Suresh Pattali / 3 May 2013

Close on the heels of a global partnership between iconic Emirates and Qantas, Qatar Airways chief executive officer Akbar Al Baker has called for commercial cooperation with Dubai’s flag carrier.

The outspoken CEO said the state-owned national carrier of Qatar already has some level of cooperation with Emirates, but a commercial-level alliance would unleash huge benefits for the region and its aviation giants.

“At the moment, we have human resources cooperation. We have technical cooperation. We also have training cooperation with Emirates,” Al Baker told Khaleej Times on board a 787 Dreamliner fitted with a redesigned lithium-ion battery system that has layers of safeguards to prevent overheating.

It was Qatar Airways’ first 787 commercial service after the US Federal Aviation Administration and regulators in other nations grounded the entire Dreamliner fleet, following a battery fire in January.

“We have such a huge potential, so it’s apparent that Qatar Airways and Emirates should get together and work even more closely on the commercial side,” Al Baker said.

Asked if it’s a question of who makes the first move to send a feeler, he said that between two friends, the question of who will make the first move is not relevant. “There is always a move. We are very close to Emirates and the two carriers have been in cooperation for a long time.”

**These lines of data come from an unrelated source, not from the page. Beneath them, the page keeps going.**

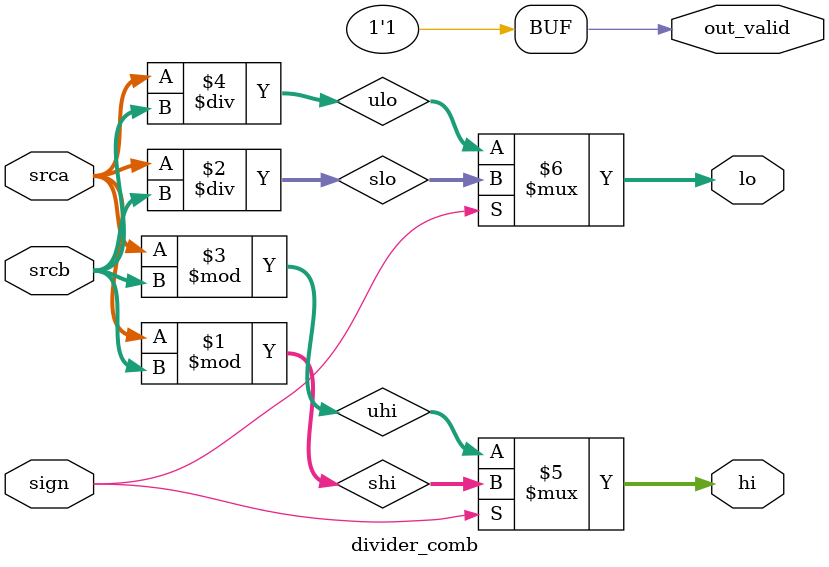
<source format=sv>
`timescale 1ns / 1ps


module divider_comb(
	input logic sign,
	input logic [31:0] srca,
	input logic [31:0] srcb,
	output logic out_valid,
	output logic [31:0] hi,
	output logic [31:0] lo
    );
    logic[31:0] shi, slo, uhi, ulo;
    assign shi = signed'(srca) % signed'(srcb);
    assign slo = signed'(srca) / signed'(srcb);
    assign uhi = srca % srcb;
    assign ulo = srca / srcb;
    
    
    assign out_valid = 1'b1;
    assign hi = sign ? shi : uhi;
	assign lo = sign ? slo : ulo;
    
endmodule

</source>
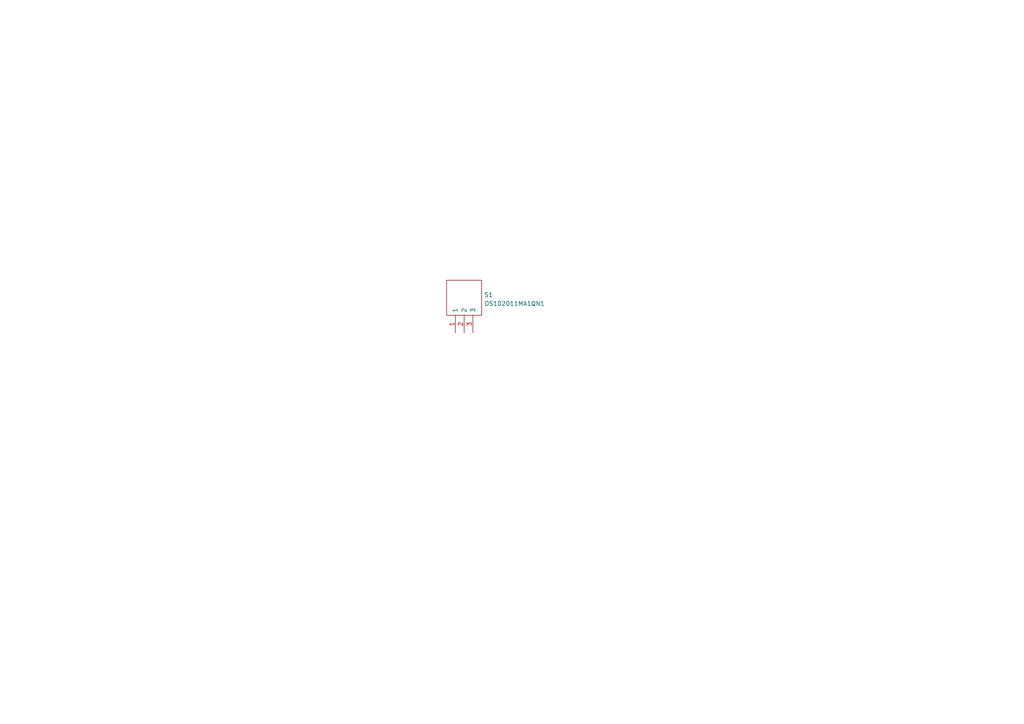
<source format=kicad_sch>
(kicad_sch (version 20211123) (generator eeschema)

  (uuid 2dbaf7f0-3d28-48ea-a8f8-ab215ba7b726)

  (paper "A4")

  


  (symbol (lib_id "Switches_CC:OS102011MA1QN1") (at 132.08 96.52 0) (unit 1)
    (in_bom yes) (on_board yes) (fields_autoplaced)
    (uuid 91d9d1a7-bf49-4a8f-b1ad-3a9315a6fc8a)
    (property "Reference" "S1" (id 0) (at 140.4112 85.5253 0)
      (effects (font (size 1.27 1.27)) (justify left))
    )
    (property "Value" "OS102011MA1QN1" (id 1) (at 140.4112 88.0622 0)
      (effects (font (size 1.27 1.27)) (justify left))
    )
    (property "Footprint" "OS102011MA1QN1" (id 2) (at 140.97 81.28 0)
      (effects (font (size 1.27 1.27)) (justify left) hide)
    )
    (property "Datasheet" "http://www.ckswitches.com/media/1428/os.pdf" (id 3) (at 140.97 83.82 0)
      (effects (font (size 1.27 1.27)) (justify left) hide)
    )
    (property "Description" "Switch Slide Right Angle SPDT 0.1A 12VDC Through Hole Slide Switch SPDT On-On 0.1 A@ 12 V dc Slide" (id 4) (at 140.97 86.36 0)
      (effects (font (size 1.27 1.27)) (justify left) hide)
    )
    (property "Height" "" (id 5) (at 140.97 88.9 0)
      (effects (font (size 1.27 1.27)) (justify left) hide)
    )
    (property "Mouser Part Number" "611-OS102011MA1QN1" (id 6) (at 140.97 91.44 0)
      (effects (font (size 1.27 1.27)) (justify left) hide)
    )
    (property "Mouser Price/Stock" "https://www.mouser.co.uk/ProductDetail/CK/OS102011MA1QN1?qs=WtljUlYws5R6MUgHcLkz4w%3D%3D" (id 7) (at 140.97 93.98 0)
      (effects (font (size 1.27 1.27)) (justify left) hide)
    )
    (property "Manufacturer_Name" "C & K COMPONENTS" (id 8) (at 140.97 96.52 0)
      (effects (font (size 1.27 1.27)) (justify left) hide)
    )
    (property "Manufacturer_Part_Number" "OS102011MA1QN1" (id 9) (at 140.97 99.06 0)
      (effects (font (size 1.27 1.27)) (justify left) hide)
    )
    (pin "1" (uuid 62ed4ade-1500-45ad-9a6d-94d529e4e9a6))
    (pin "2" (uuid d29e3fb7-a58a-4bea-a68d-c87c59cc2a18))
    (pin "3" (uuid 7d164ebd-1a4e-415c-8a02-c74776cae68b))
  )

  (sheet_instances
    (path "/" (page "1"))
  )

  (symbol_instances
    (path "/91d9d1a7-bf49-4a8f-b1ad-3a9315a6fc8a"
      (reference "S1") (unit 1) (value "OS102011MA1QN1") (footprint "OS102011MA1QN1")
    )
  )
)

</source>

He said the closeness between Emirates and Qatar Airways would make a very strong alliance. “Just a year ago, did you even imagine that Emirates and Qantas will get together? Things in aviation move very fast. So you never know. I have always thought that integration of Emirates and Qatar Airways will benefit this region and make the two airlines even stronger than they are today.”

Asked why he preferred Emirates over other airlines, Al Baker said the world’s largest airline by international traffic, was a very strongly established airline and its vast global network could hugely complement Qatar Airways.

Emirates Group posted Dh2.1 billion net profit for the first six months of its current fiscal year ending September 30, 2012, up 68 per cent from Dh1.3 billion on the previous year. Asked if he would call it a dream alliance for Qatar Airways, Al Baker said alliances between friends need not be publicised in terms of adjectives.

Saj Ahmad, chief analyst at London-based StrategicAero Research, said it was no surprise Qatar Airways wants links with Emirates. “Both have deals with Qantas and they both are the fastest growing Arabian airlines. And it’s clear from the UAE’s investment in Dubai Airport and DWC that any pact between these two carriers would result in an amazing global pairing for customers,” he said.

“Whether a deal will happen is not yet clear, but you would certainly see them cooperate closer in the future,” Ahmad added.

Qatar Airways CEO Al Baker conceded that the grounding of the 787 fleet due to the battery snag had impacted his carrier’s ambitious expansion plans severely.

“We have now clawed back new destinations we were scheduled to launch. We were planning 15 new routes, but now I have to settle for 10. I am very unhappy,” he said.

“And because we are not launching new destinations, it is impacting our bottom line,” he said, adding that the Dreamliner debacle had cost the airline over $200 million till now.